Dexamerhasone digunakan dalam pengobatan berbagai kondisi, termasuk masalah rematik, berbagai kondisi kulit, alergi parah, asma, penyakit paru obstruktif kronik, croup, pembengkakan otak dan sakit mata setelah operasi mata. Ini juga digunakan dengan antibiotik pada kasus tuberkulosis.
Dia mengatakan, Solidarity Trial adalah uji coba terkontrol acak terbesar di dunia untuk terapi COVID-19, yang melibatkan hampir 13.000 pasien di 500 rumah sakit di 30 negara.
Pada bulan Juni, kepala WHO mengatakan badan kesehatan telah mengumumkan penghentian penelitian hydroxychloroquine.
Kemudian, pada bulan Juli, ia mengumumkan tidak akan lagi mendaftarkan pasien untuk menerima kombinasi lopinavir dan ritonavir juga.
Tedros mengatakan Percobaan Solidaritas masih merekrut sekitar 2.000 pasien setiap bulan dan akan menilai pengobatan lain, termasuk antibodi monoklonal dan antivirus baru.
Terkait virus corona, Tedros mengatakan meski jumlah kematian yang dilaporkan di Eropa pekan lalu masih kurang dari seperempat dari jumlah yang dilaporkan pada pekan terburuk di bulan Maret, rawat inap semakin meningkat.
“Banyak kota melaporkan bahwa mereka akan mencapai kapasitas tempat tidur perawatan intensif dalam beberapa minggu,” kata Tedros.
Pada hari Selasa, National Institutes of Health, badan terkemuka AS yang bertanggung jawab untuk penelitian biomedis dan kesehatan, mengatakan telah memulai penelitian untuk menentukan apakah obat tertentu yang disetujui menunjukkan hasil melawan COVID-19.

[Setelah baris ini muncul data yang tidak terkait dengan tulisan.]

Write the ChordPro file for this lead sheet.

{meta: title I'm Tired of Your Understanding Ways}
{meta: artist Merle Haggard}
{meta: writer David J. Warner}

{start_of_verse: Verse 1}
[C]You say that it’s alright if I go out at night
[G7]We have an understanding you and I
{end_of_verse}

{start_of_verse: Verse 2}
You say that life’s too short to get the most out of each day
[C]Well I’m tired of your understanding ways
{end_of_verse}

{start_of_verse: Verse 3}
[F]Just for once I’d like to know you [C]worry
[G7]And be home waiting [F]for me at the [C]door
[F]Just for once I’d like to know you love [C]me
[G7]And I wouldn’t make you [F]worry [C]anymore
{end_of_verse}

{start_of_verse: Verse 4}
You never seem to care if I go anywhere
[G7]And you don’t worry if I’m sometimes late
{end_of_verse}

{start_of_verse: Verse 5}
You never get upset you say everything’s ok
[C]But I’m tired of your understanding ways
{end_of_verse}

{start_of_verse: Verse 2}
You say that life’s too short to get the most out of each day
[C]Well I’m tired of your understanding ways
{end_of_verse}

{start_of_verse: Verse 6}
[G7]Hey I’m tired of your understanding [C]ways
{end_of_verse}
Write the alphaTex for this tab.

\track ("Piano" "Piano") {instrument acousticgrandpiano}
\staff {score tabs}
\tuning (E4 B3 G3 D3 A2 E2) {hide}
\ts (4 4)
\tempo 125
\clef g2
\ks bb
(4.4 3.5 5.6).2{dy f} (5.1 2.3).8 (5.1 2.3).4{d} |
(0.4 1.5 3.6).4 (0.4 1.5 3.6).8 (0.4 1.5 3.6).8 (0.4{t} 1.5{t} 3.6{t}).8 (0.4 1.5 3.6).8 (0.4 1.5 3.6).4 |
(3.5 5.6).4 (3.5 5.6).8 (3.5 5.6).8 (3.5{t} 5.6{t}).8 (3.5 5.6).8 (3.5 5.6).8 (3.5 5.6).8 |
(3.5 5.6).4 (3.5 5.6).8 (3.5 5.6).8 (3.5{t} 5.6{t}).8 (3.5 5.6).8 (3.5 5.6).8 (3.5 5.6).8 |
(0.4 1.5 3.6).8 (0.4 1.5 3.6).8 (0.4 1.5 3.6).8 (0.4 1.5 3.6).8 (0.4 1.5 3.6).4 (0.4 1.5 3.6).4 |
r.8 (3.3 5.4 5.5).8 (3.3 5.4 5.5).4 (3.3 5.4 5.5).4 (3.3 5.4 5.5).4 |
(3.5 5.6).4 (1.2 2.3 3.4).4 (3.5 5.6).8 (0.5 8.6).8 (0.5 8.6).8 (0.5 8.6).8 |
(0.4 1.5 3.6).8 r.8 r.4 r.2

Dikatakan remdesivir eksperimental telah menunjukkan manfaat klinis untuk pasien.
Terapi remdesivir digunakan oleh Presiden AS Donald Trump segera setelah dia dirawat di Pusat Medis Militer Nasional Walter Reed setelah diagnosis COVID-19 pada 3 Oktober, dokter Gedung Putih Sean Conley mengatakan pada saat itu.
Pandemi COVID-19 telah merenggut lebih dari 1,1 juta nyawa di 188 negara dan wilayah sejak Desember lalu.
AS, India, Brasil, dan Rusia saat ini adalah negara yang paling parah terkena dampak.
Lebih dari 39 juta kasus telah dilaporkan di seluruh dunia, sementara hampir 27 juta pasien telah pulih, menurut angka yang dikumpulkan oleh Universitas Johns Hopkins AS.